# Homework Help: Integration & Zero Content

1. Dec 2, 2007

### kingwinner

I really need some help on this question. I have attached a theorem that I think should be helpful, but I still have no idea how to prove (or disprove) the integrability.

Also, for part (ii), first of all I would like to undertsand the question. Is k a fixed integer or is k an arbitrary integer? Will this affect the answer?

I am sure someone here knows how to solve this problem. Please give me some hints so that I can finish it, too!

Thanks a lot!:)

2. Dec 2, 2007

### Dick

On the second one k is intended to range through all of the integers. So it's an unbounded set and can't be covered by any finite set of rectangles. So it's not 'zero content' in the sense of the other exercise. My suggestion would be to use the definition of Riemann integrable directly, define upper and lower sums and try to make them converge to each other.

3. Dec 2, 2007

### kingwinner

(ii) But the question says FOR SOME k, I am not sure what it means...
It says "for some", so shouldn't k is fixed? (i.e. we are GIVEN an integer k?) I am very confused by this kind of wording...

Define upper and lower Riemann sums using what partition?

More hints would be nice...

Thanks!

4. Dec 2, 2007

### Dick

Yes, it does say for 'some k'. That's a little ambiguous. If it means for a fixed k, then it's basically the same as the first problem. Might be worth asking about. For the first one think about a partition that includes your f=1 points but is very narrow around each point. You are going to want to show you can find a partition such that the lower sum is zero and the upper sum is as small as you like. In the same spirit as the zero content proofs.

5. Dec 2, 2007

### kingwinner

(i) Is this going to work?

(ii) I asked my instructor and he says that k is NOT fixed, but I think it is horrible wording...
Now, taking k as NOT fixed, is it integrable on [0,1] or not? And how can I prove it? (I am particularly scared about the proof if the answer is no since none of the theorems in my textbook seem to apply...)

Thanks for helping!

6. Dec 2, 2007

### EnumaElish

Think of it this way: (i) is a special case of (ii), with k = 1.

You can make up as many special cases as there are positive integers. But (ii) asks you to make the general case by treating k as "any positive integer." k is not a special integer, it can be any integer. But while you are solving the problem, you should treat it as a constant integer number. Like Dick posted, (ii) is pretty much like (i), except "k" replaces "1," so the function is discontinuous at different points (except when k=1) relative to (i). That's the only difference (and when k=1, there is no difference).

Does that make it clear?

Last edited: Dec 2, 2007
7. Dec 2, 2007

### kingwinner

Um...I am very pulzzed...(sorry)

Are (i) and (ii) actually integrable on [0,1]? I would like to know this so that I can think about the proof in the right direction.

8. Dec 2, 2007

### Dick

If k is not fixed then I would assume that to mean the values of x include ALL k. This makes i) and ii) quite different. It is useful to know in what direction to push a proof. i) is Riemann integrable. ii) is not. The values of x in the first case are discrete points, in ii) the x are dense set of the reals (like the rationals).

9. Dec 2, 2007

### kingwinner

For ii), WHY is the set S={k/2^n|k E Z, n=0,1,2,...} a dense set of [0,1]? Why would this fact make f not integrable on [0,1]?

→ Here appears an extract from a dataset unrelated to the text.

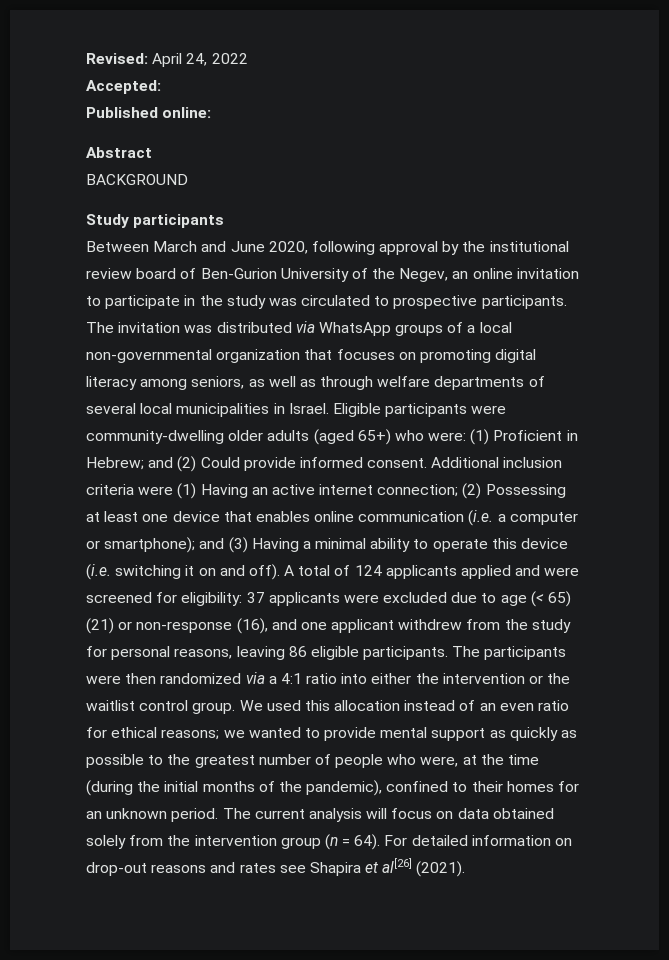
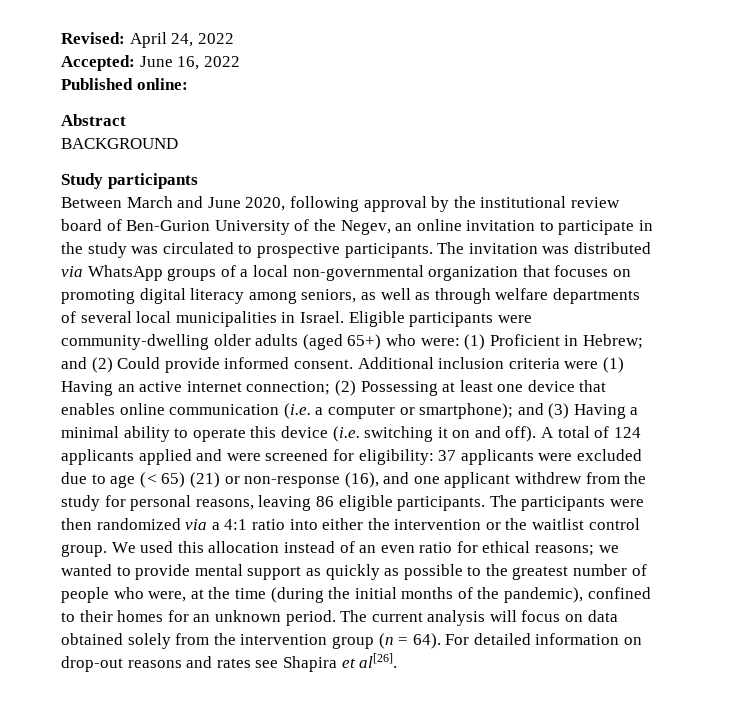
(161, 87) none -> [139,56,240,70] June 16, 2022
[382,858,466,877] al[26] (2021). -> [359,653,398,668] al[26].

To prove that someone is not integrable, the only thing I can think of is to use the lemma on the last line:

But how?

10. Dec 2, 2007

### Dick

Because if k assumes all integer values and n can be ever so large then every interval [a,b] will contain a point where f(x)=1 and another point where f(x)=0. Since for sufficiently large n, 2^(-n) is less than b-a.

11. Dec 3, 2007

### kingwinner

OK! Now ,how can I prove that f is not integrable on [0,1]?

12. Dec 3, 2007

### Dick

Reread that answer about what values f takes in any rectangle. What does that mean for upper and lower sums?

13. Dec 3, 2007

### EnumaElish

This would make the problem rather unconventional, at least relative to the "standard" interpretation that k is a constant integer number.

14. Dec 3, 2007

### Dick

In post 5 the instructor told the OP that k is not constant. That doesn't make the problem all that unconventional. It's now basically the same proof as showing that the characteristic function of the rationals is not Riemann integrable.

15. Dec 4, 2007

### kingwinner

I still don't understand this completely. Just what does it mean by "dense" intuitvely?
I know that the rationals and irrationals are dense in the reals, but nothing else...nor does my textbook ever explain the word "dense"...

16. Dec 4, 2007

### Dick

For the purposes of this problem, it means EVERY interval contain members of the set.